作品傾向、内容については、例年にない向上が見られるとともに、特に若い人たちの元気溢れる作品が増えてきて新風を感じる思いでした。県展日本画部の明るい兆しを感じます。また、水墨画の応募も増え、喜ばしい限りです。
審査については厳正公正な理念に基づいて行い、一次審査から四次審査において審査員の挙手で入落を決めました。賞は投票の上、厳正中庸に繰り返しディスカッションをして、決定に至りました。なお、優れた作品ながら数に制約があるため、残念ながら賞をつけられなかったものも多くあります。今回展は選外となった方、次回展に捲土重来を期待しております。
終わりに審査主任として特に印象に残ったのは、高齢ながら若い人に負けない意欲的な作品が数多く見られたことです。混沌とする世に芸術文化が力強い役割を果たしていることを強く感じました。

■埼玉県知事賞

※受賞作品をクリックしますと拡大画像が表示されます。
「輪廻」
山本一枝(やまもとかずえ)

__設問__
1/ 課題文の要点を二文でまとめてください。
2/ 次の(a)から(c)の記述が課題文の内容と合っているかどうかを判断してください。それぞれ「はい」か「いいえ」で答え、判断の決め手となる課題文の言葉をそのまま引用してください。
(a) 賞は審査員の挙手だけで決められた。
(b) 水墨画の応募が増えた。
(c) 優れた作品にはすべて賞がつけられた。
3/ 課題文のうち、「作品傾向、内容については、例」を含む語句で始まり「ていることを強く感じました。」で終わる部分を、一字一句変えずに書き写してください。

__提示データ__
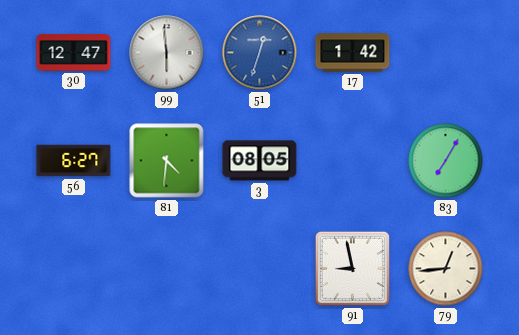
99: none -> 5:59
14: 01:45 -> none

__解答__
1/ 日本画部の作品は例年にない向上が見られ、若い人たちの元気溢れる作品や水墨画の応募が増えました。審査は厳正公正な理念に基づいて行われ、審査主任は高齢ながら若い人に負けない意欲的な作品が数多く見られたことが特に印象に残ったと述べています。

2/
(a) いいえ。「賞は投票の上、厳正中庸に繰り返しディスカッションをして、決定に至りました。」
(b) はい。「水墨画の応募も増え、喜ばしい限りです。」
(c) いいえ。「優れた作品ながら数に制約があるため、残念ながら賞をつけられなかったものも多くあります。」

3/
作品傾向、内容については、例年にない向上が見られるとともに、特に若い人たちの元気溢れる作品が増えてきて新風を感じる思いでした。県展日本画部の明るい兆しを感じます。また、水墨画の応募も増え、喜ばしい限りです。
審査については厳正公正な理念に基づいて行い、一次審査から四次審査において審査員の挙手で入落を決めました。賞は投票の上、厳正中庸に繰り返しディスカッションをして、決定に至りました。なお、優れた作品ながら数に制約があるため、残念ながら賞をつけられなかったものも多くあります。今回展は選外となった方、次回展に捲土重来を期待しております。
終わりに審査主任として特に印象に残ったのは、高齢ながら若い人に負けない意欲的な作品が数多く見られたことです。混沌とする世に芸術文化が力強い役割を果たしていることを強く感じました。